As of a couple weeks ago, I am officially the Managing Director of my moms' group. While I've seen several variations, I really feel the apostrophe should go at the end of "moms," indicating that the group belongs to the moms. Not one mom's group, and not merely a group of moms, but a moms' group.
The club spawned from a group of moms whose husbands went out in the field a lot, but were not technically deployed, and therefore not eligible for many of the base services offered to families of deployed military-types. These moms got together and said, "No one is looking after us properly, so we've got to look after each other." That's our entire purpose--helping each other out. We do get together and have holiday parties & stuff, but we're not a social club, per se. Even though our name is Spouses Helping Spouses, I'm careful to say we're not a spouses club, and we don't want to be a spouses club. The base already has what I'm told is a thriving and successful spouses club, and we have no intention of supplanting that.
We're sort of the slightly-off-center types. Most of us are just trying to do a good job supporting our husbands and rearing the kiddos, so we don't have time for the formalities and such one often encounters in other groups. We operate on as little written policy as possible. I could go into a lengthy description on that one, but we would all go cross-eyed, and who wants that? We operate with as little drama as possible, and we try to be for each other as much as possible. Much of this is in direct contrast to what is so common to various womens' groups these days. And so far it's worked. We've grown to somewhere around 50 members, all with kids and many with husbands who are deployed, TDY, or out in the field often. Which, as we've learned, is fancy techincal military-speak for "gone."
Dads are more than welcome to join, but so far no takers. Which bums me out, but on the one hand I can see how 50 women would be ever-so-slightly intimidating to the lone dad. I don't know what it is about women, but I'll go ahead and say that it's all too common that when you put a bunch of women together in a room, before long things get stupid. We compete, and we jab, and we hurt people's feelings without a thought.
I've been thinking about why this is, and thus far it seems to boil down to two things: fear and a lack of control. You certainly can't admit when you're afraid, so the best way to cover it up is by acting as unafraid and strong as possible. And when you feel that you have very little control over your life (such as when the military tells your husband when he can & can't breathe, spit, or come home), the quickest remedy is to find something to be in control of, so you can feel like you have control over something, regardless of its significance or impact, or even whether or not the control you think you have is real.
So, now that I'm something akin to president of this wonderful little group, I find myself thinking, How do I help preserve what those before us have worked so hard to build, and protect the safety that people feel, without going to that fear and control place myself?

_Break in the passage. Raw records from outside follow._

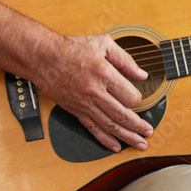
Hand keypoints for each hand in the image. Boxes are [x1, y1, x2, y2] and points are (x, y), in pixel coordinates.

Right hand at [33, 33, 153, 151]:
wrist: (42, 57)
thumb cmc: (71, 48)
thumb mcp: (103, 44)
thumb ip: (125, 59)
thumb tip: (142, 74)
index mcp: (104, 74)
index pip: (130, 96)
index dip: (139, 99)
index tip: (139, 99)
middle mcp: (95, 92)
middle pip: (122, 115)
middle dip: (138, 126)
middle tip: (148, 132)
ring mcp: (84, 103)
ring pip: (110, 125)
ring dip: (127, 137)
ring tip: (139, 143)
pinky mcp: (76, 110)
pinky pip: (93, 129)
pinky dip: (105, 140)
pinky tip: (115, 146)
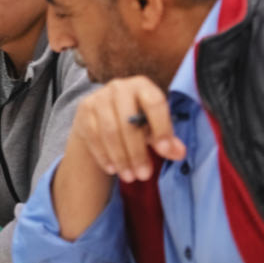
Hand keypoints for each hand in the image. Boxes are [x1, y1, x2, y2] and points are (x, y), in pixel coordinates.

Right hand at [70, 76, 184, 182]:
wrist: (102, 114)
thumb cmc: (135, 119)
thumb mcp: (154, 126)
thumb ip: (167, 138)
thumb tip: (179, 153)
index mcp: (143, 86)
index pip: (154, 103)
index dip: (161, 127)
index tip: (165, 152)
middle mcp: (119, 87)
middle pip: (128, 122)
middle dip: (137, 152)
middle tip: (144, 175)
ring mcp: (99, 98)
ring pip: (110, 132)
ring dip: (121, 158)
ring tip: (130, 176)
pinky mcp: (84, 111)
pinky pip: (94, 137)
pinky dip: (104, 156)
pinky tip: (112, 169)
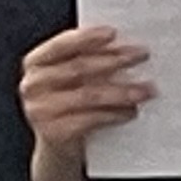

The answer, thus far, is Jesus and books. Now, we are not a religious club. Although most of the members have some sort of religious affiliation, one of our big deals is that anyone of any religion is welcome, and no one is going to run around trying to get people to convert. The topic comes up, sure, but no unsolicited sales pitches. But the big epiphany that came to me is that I can see my personal position as a ministry. I don't have to try to sell God to show his love to people. God is very much about being for people and helping them out, things with which our club's purposes mesh quite nicely.
The books are just reminders. Leadership topics & stuff like that. I go to fear and control so easily; I need almost constant reminders of my personal boundaries, what I can and can't control, and what it means to be the leader of a member-run group. I've already adopted kitschy little phrases, such as "We're the steering committee, not the driving committee," and "Our job is to minimize the stupid." That last one is by far my favorite. The military (as with anything in life) is full of a lot of stupid. When we support one another, we minimize the stupid.
Write that down, kids...
1 comment:
50?! Wow, that's a big group. What kind of format do you have? How often do you meet?
I'm part of a playgroup that has maybe a dozen core members and several on the list who rarely come. We meet weekly for about two hours, with no agenda whatsoever except to let the kids play together and for us to be around other adults even if we can't quite converse at any decent level.